Sunday, February 9, 2020

This Darkness


When I was a child,

I used to envy people who had everything.

I used to envy those who have so much confidence.

Those who were liked by everyone

Now, I don't.

Because now I know, in order to gain the things that they had, in order to stand with so much confidence, I order to be liked by everyone, they must have had to give up many things as well. 

Allah is fair. 

Some people look at me with with some sort of fascination. 

My friends used to envy my confidence. My ability to stand tall and speak in front without any fear. How I seemed to have so much energy. How I can laugh and be happy all the time. They tend to get drawned to the light that I emit. 

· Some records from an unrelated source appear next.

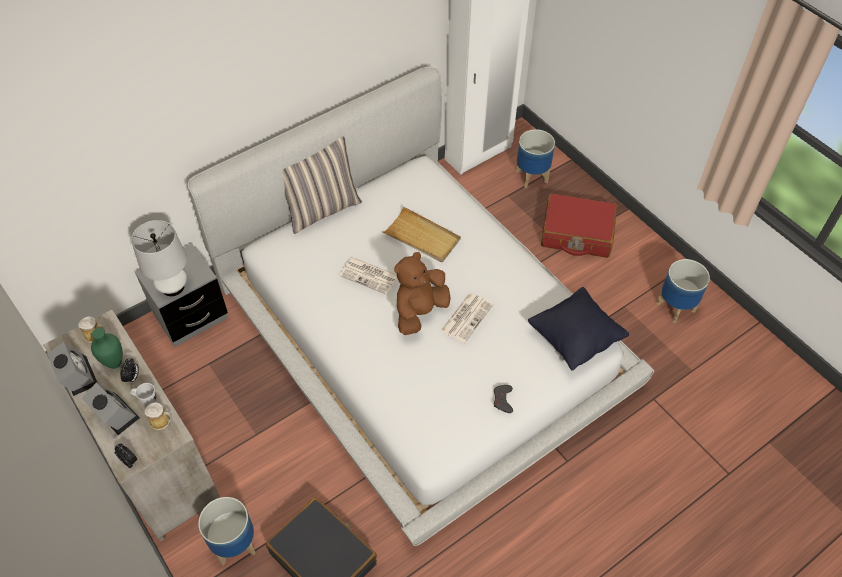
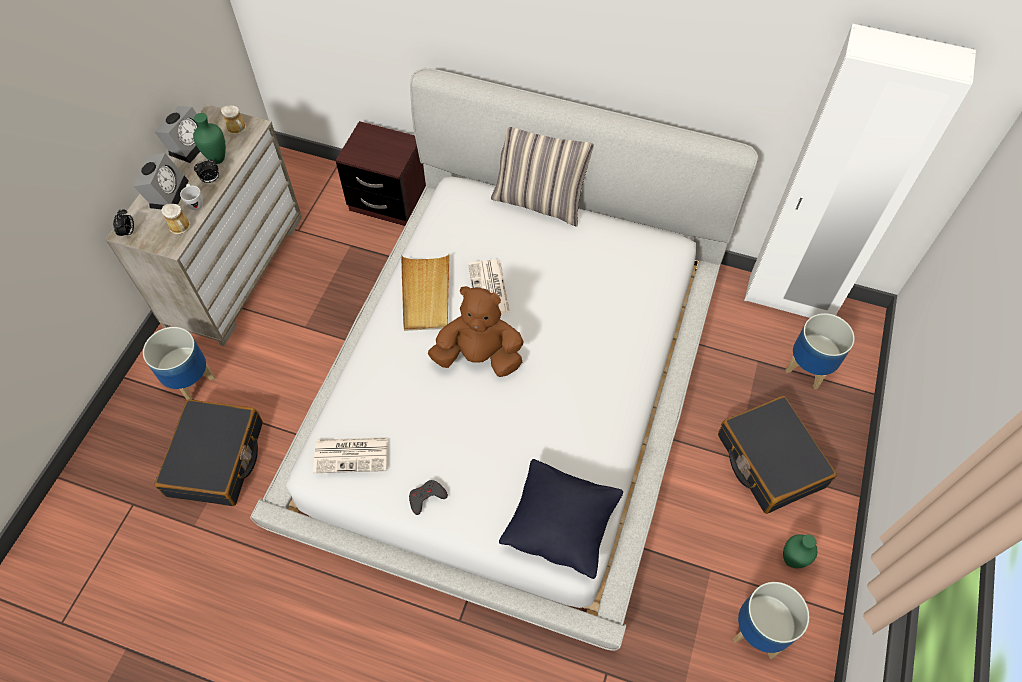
camera: 55 degrees right, 5 degrees up
white table lamp [131,220,187,296] -> none
grey nightstand [135,244,229,347] -> brown nightstand [335,121,426,226]
beige tray [382,206,461,262] -> beige tray moved to [401,253,450,331]
newspaper [440,293,493,343] -> newspaper moved to [313,437,388,473]
red suitcase [541,193,617,258] -> black suitcase [718,396,837,514]
none -> green vase [783,534,817,568]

But they never knew. They never asked what I had to give up to gain this. 

They couldn't see the other side of me. The side that only those whom I allowed to stay close to me see. 

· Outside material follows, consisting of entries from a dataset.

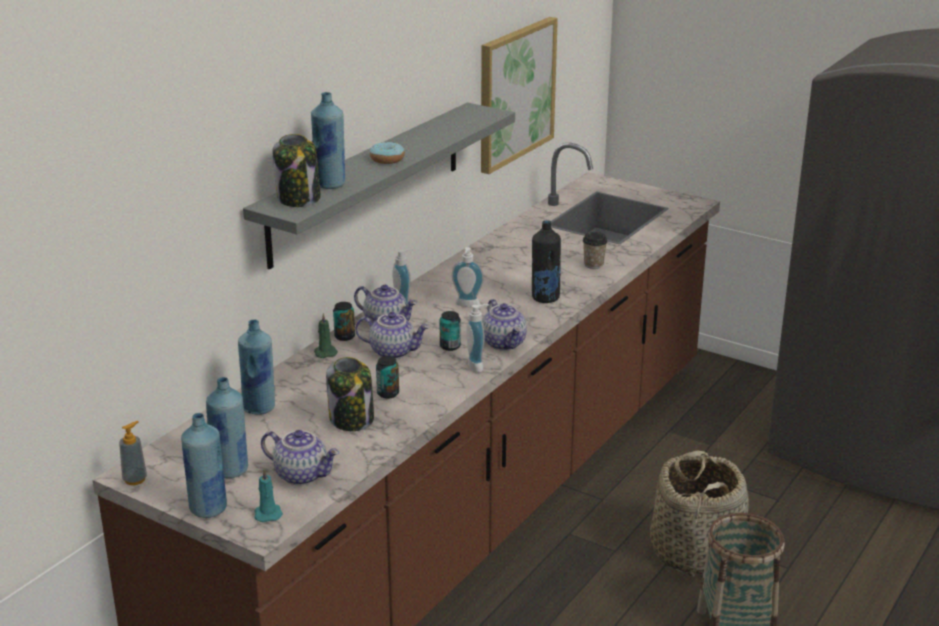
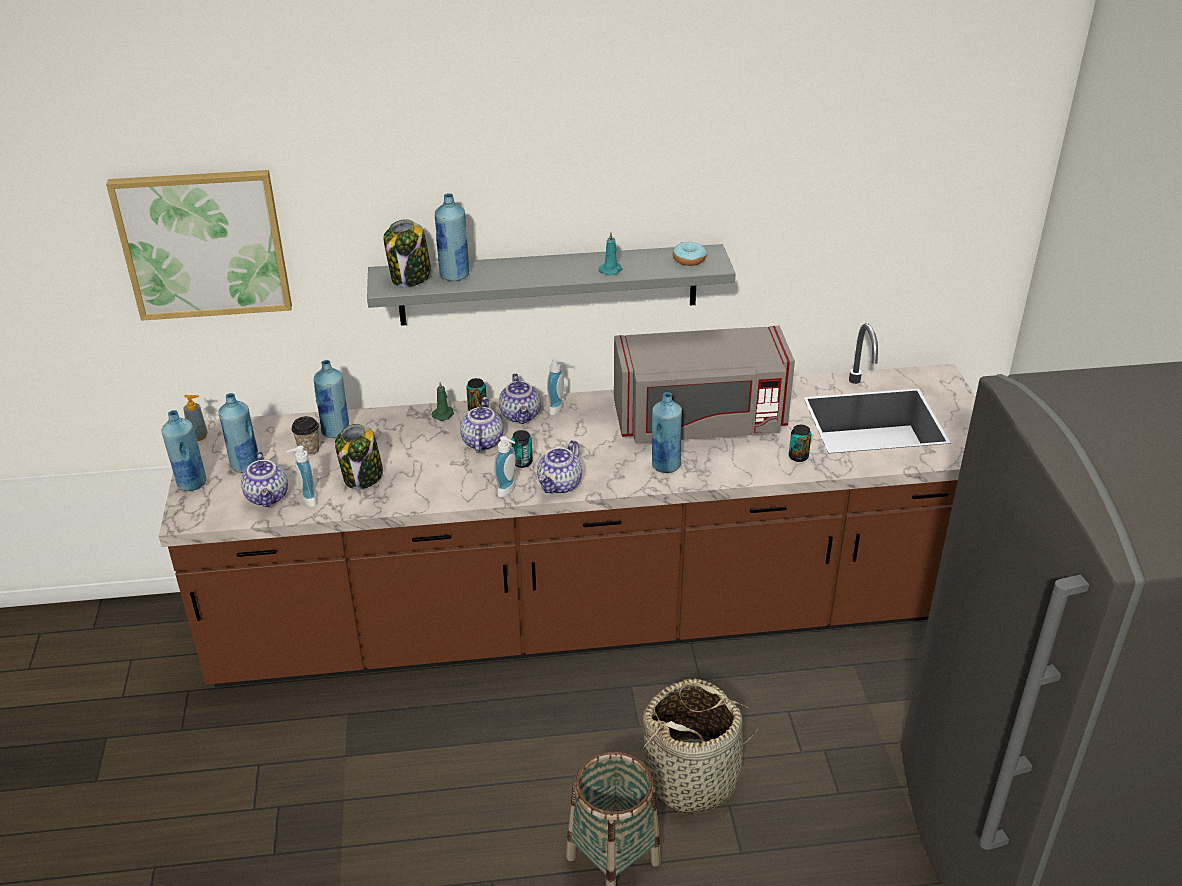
camera: 50 degrees right, 10 degrees up
turquoise candle [254,469,283,522] -> turquoise candle moved to [599,232,622,276]
teapot [356,312,429,359] -> teapot turned 150 degrees counterclockwise [460,397,503,453]
donut [370,142,405,164] -> donut moved to [673,241,706,266]
can [376,356,399,399] -> can moved to [789,425,812,462]
soap dispenser [452,247,484,307] -> soap dispenser moved to [286,445,317,507]
picture [481,17,558,174] -> picture moved to [106,170,292,321]
black bottle [532,220,561,303] -> blue bottle [652,392,682,473]
cup [582,232,607,269] -> cup moved to [292,416,320,456]
none -> grey microwave [614,326,795,443]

The very deep darkness that I have within. 

Honestly, right now...

Suddenly I feel so tired.

Like all my energy get sucked out.

I suddenly fall into darkness. 

Suddenly, I started to hate myself.

Suddenly, I feel like I worth nothing. 

I know how much light I have.

But within the light, there's an equal amount of darkness.

And right now, it won.

I'm pretty sure you can't stand my darkness. So, forgive me when I put up this wall. 

9 February 2020, 11:45 p.m 

The day the demon win. 

This post is not exactly written on this date but with excerpts and notes written on the particular date of this event.